The Bible says that Jacob was so in love with Rachel, though, that the seven years seemed “but days.” Then, to add insult to injury, after the seven years were up, Laban tricked
Jacob into marrying first his oldest daughter, Leah, and then Jacob finally got to marry Rachel (and had to pledge to work for Laban another seven years!).
I was going to compare you to Jacob and say if you love her, what’s waiting a little while longer? I thought, Maybe your girlfriend’s father is more like Laban, the bad guy in the story. I thought, Maybe he has some issues about appropriately letting go of his daughter (which could be true; I don’t know). But when I read that not only is he concerned about your future plans (or lack thereof), but that his daughter agrees and your parents agree, I began to wonder if there is something to their concerns. It’s starting to sound not like a misunderstanding, but more like an intervention.

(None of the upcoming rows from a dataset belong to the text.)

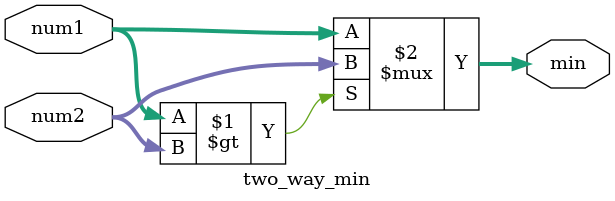
<source format=v>
module top_module (
    input [7:0] a, b, c, d,
    output [7:0] min);//

    wire [7:0] min_ab, min_cd;
    // assign intermediate_result1 = compare? true: false;
    two_way_min min1(.num1(a), .num2(b), .min(min_ab));
    two_way_min min2(.num1(c), .num2(d), .min(min_cd));
    two_way_min min3(.num1(min_ab), .num2(min_cd), .min(min));
endmodule

module two_way_min (
    input [7:0] num1, num2,
    output [7:0] min
);
    assign min = (num1 > num2) ? num2 : num1;
endmodule //   two_way_min 

</source>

Could it be that your girlfriend’s father (and your girlfriend and your parents) is (are) hoping to light a little fire under you? Your girlfriend’s father doesn’t seem to have any current
problem with your dating/courting his daughter — he sounds like the type who would let you know if he did. If he didn’t like you, you would have known it by now. That being the case, I doubt he has any problem with a future of the two of you together in marriage. What does seem to have everyone concerned, though, is the question of, what are your personal goals, how do you plan to support a family? Now, you might not be able to answer with specific detail, but it’s not unfair for them to want at least some general ideas about how you intend to lead and provide for a family.
Might they be putting a finger on an area of your life that needs some attention? Fall will be here in a few months. If you’re not starting to pursue employment, sending out résumés, doing
interviews and praying your guts out, then I’m concerned as well. You don’t have to have your whole life’s work figured out right now — I’ve changed jobs so many times since college I’ve almost lost count — but you do need to figure out what step one after college will be. That not only brings comfort to a father whose daughter will (likely) be with you, but it also communicates to her that you respect and value her enough to show her that, yes, you can and will lead and provide for your family. If you want to lead, and want her to follow you, you need to have some idea of where you’re going next.
Another thing at work could be a slight clash of cultures, the laid back SoCal approach to life versus the highly organized “dayplanner” approach. Each has its pros and cons, but neither to an extreme is good. There should be some balance between the two, of complete trust in God’s plans combined with steps of faith to move toward those plans.
This doesn’t sound like a situation of “all the old people just don’t understand, and they’re being close-minded.” In this case, it might be that the old people have some wisdom they want to pass along and encourage you with, to save you (and her) some hard times in the future. Now, none of us ever completely pleases or meets the expectations of our in-laws. Please don’t think I’m saying that. But what I am saying is that you might be getting some very significant wisdom here and should embrace it. It’s quite possible that your girlfriend’s father is not your Laban. He might, however, be your Solomon.